Oyó un ruido. Turcotte se volvió y disparó. Un guarda entrando a todo correr por las puertas abatibles le devolvió el disparo con una metralleta, de modo que las balas dañaron varias cubas, se rompieron varios cristales y el líquido se derramó. El hombre había disparado de forma instintiva ante el disparo de Turcotte, y estaba desorientado ante la disposición de la sala.

Turcotte volvió a disparar dos veces al hombre y éste cayó muerto. Turcotte no sintió nada. Estaba en acción, haciendo lo que debía hacer. Necesitaba información y, con lo que acababa de ver en aquella sala, tenía mucha. No esperaba encontrarse con más guardas. Una de las paradojas de un lugar como aquél era que cuantos más guardas tuviera, mayor era el número de personas que podían poner en peligro la seguridad. A aquella hora de la noche no creía que hubiera un pelotón de hombres disponibles por si acaso.

Un zumbido atrajo su atención de nuevo a la pirámide.

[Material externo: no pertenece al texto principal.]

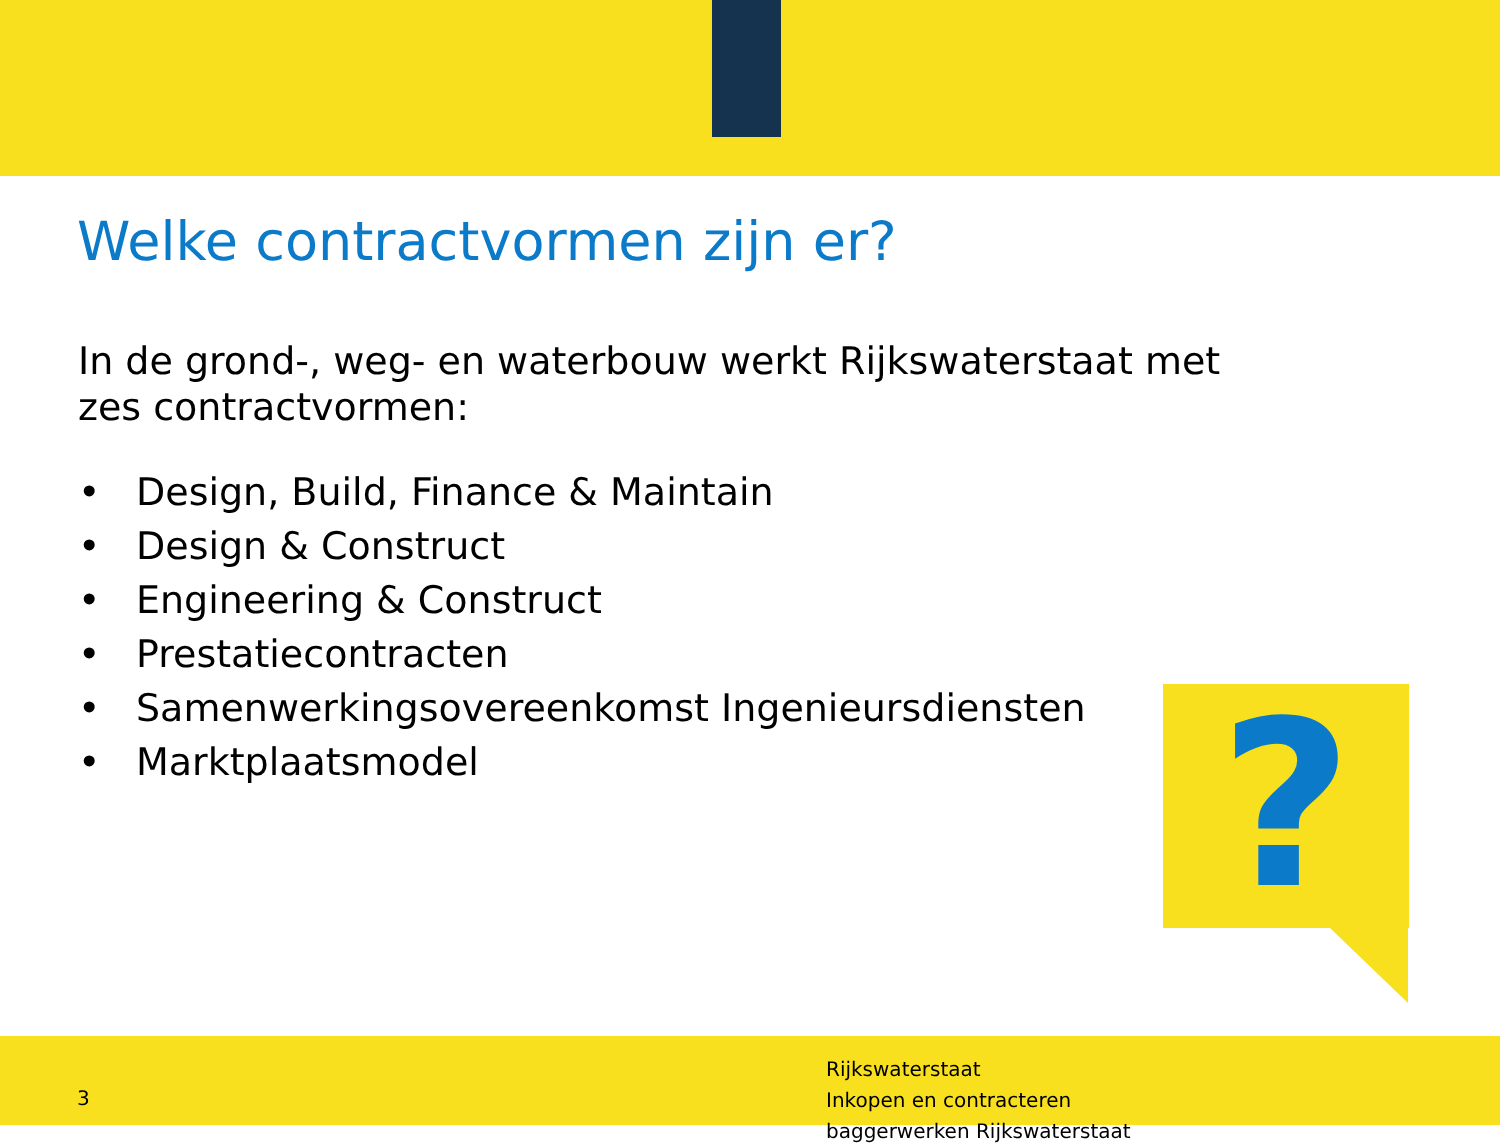Welke contractvormen zijn er?
In de grond-, weg- en waterbouw werkt Rijkswaterstaat met zes contractvormen:
• Design, Build, Finance & Maintain
• Design & Construct
• Engineering & Construct
• Prestatiecontracten
• Samenwerkingsovereenkomst Ingenieursdiensten
• Marktplaatsmodel
?
3
Rijkswaterstaat
Inkopen en contracteren
baggerwerken Rijkswaterstaat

Un fulgor dorado salía de su vértice creando un círculo de un metro de diámetro en el aire. Turcotte retrocedió. Sintió como si su cabeza hubiera sido cortada en dos con un hacha. Se volvió y corrió en dirección al pasillo por el que había llegado. Al entrar por vez primera en la sala había pensado que era imposible que hubieran llevado todo ese material por el ascensor que había destrozado. Tenía que haber otro camino. Luchó por mantener la lucidez a pesar del intenso dolor que sentía en la cabeza.

El suelo empezó a ascender. Turcotte vio una gran puerta vertical y se dirigió a ella. Cogió la correa que había debajo y tiró hacia arriba. Se trataba de un montacargas. Se introdujo en él, volvió a bajar la puerta y observó el panel de control.

Tenía el mismo sistema de dos llaves, pero éstas eran necesarias sólo para bajar. Pulsó el botón que indicaba HP y el suelo se sacudió.

A medida que se alejaba del subnivel 1, el dolor de cabeza remitía. Pasó los niveles 2, 3 y 4, luego el aparcamiento y, al cabo de diez segundos, llegó al helipuerto. El ascensor se detuvo. Turcotte levantó la correa del interior y la puerta se abrió en una gran nave excavada en la montaña. Una tela de camuflaje tapaba el extremo descubierto. El recinto estaba muy poco iluminado, con luces rojas. Había jaulas y cajas apiladas. Si había un guarda ahí arriba, seguramente había respondido a la alarma del nivel inferior pues el lugar estaba desierto. Turcotte corrió por la red y miró hacia fuera. Allí había una plataforma de acero suficientemente grande para dar cabida al helicóptero más grande que había. Salió fuera. La ladera de la montaña era muy empinada allí. Miró hacia abajo. El valle que había a sus pies estaba a oscuras, por lo que no podía saber hasta dónde llegaba. A unos doscientos cincuenta metros más arriba, la cima de la montaña se recortaba con la luz de la luna. Turcotte se deslizó por el extremo de la plataforma a la ladera rocosa de la montaña y luego empezó a trepar.

Al cabo de unos minutos vio luces que se movían por la parte baja del valle. Refuerzos. Confió en que les llevase un tiempo conseguir refuerzos por aire. Tras varios años en las fuerzas de élite, Turcotte sabía que no había grupos de hombres sentados con helicópteros de gran velocidad esperando en cada esquina.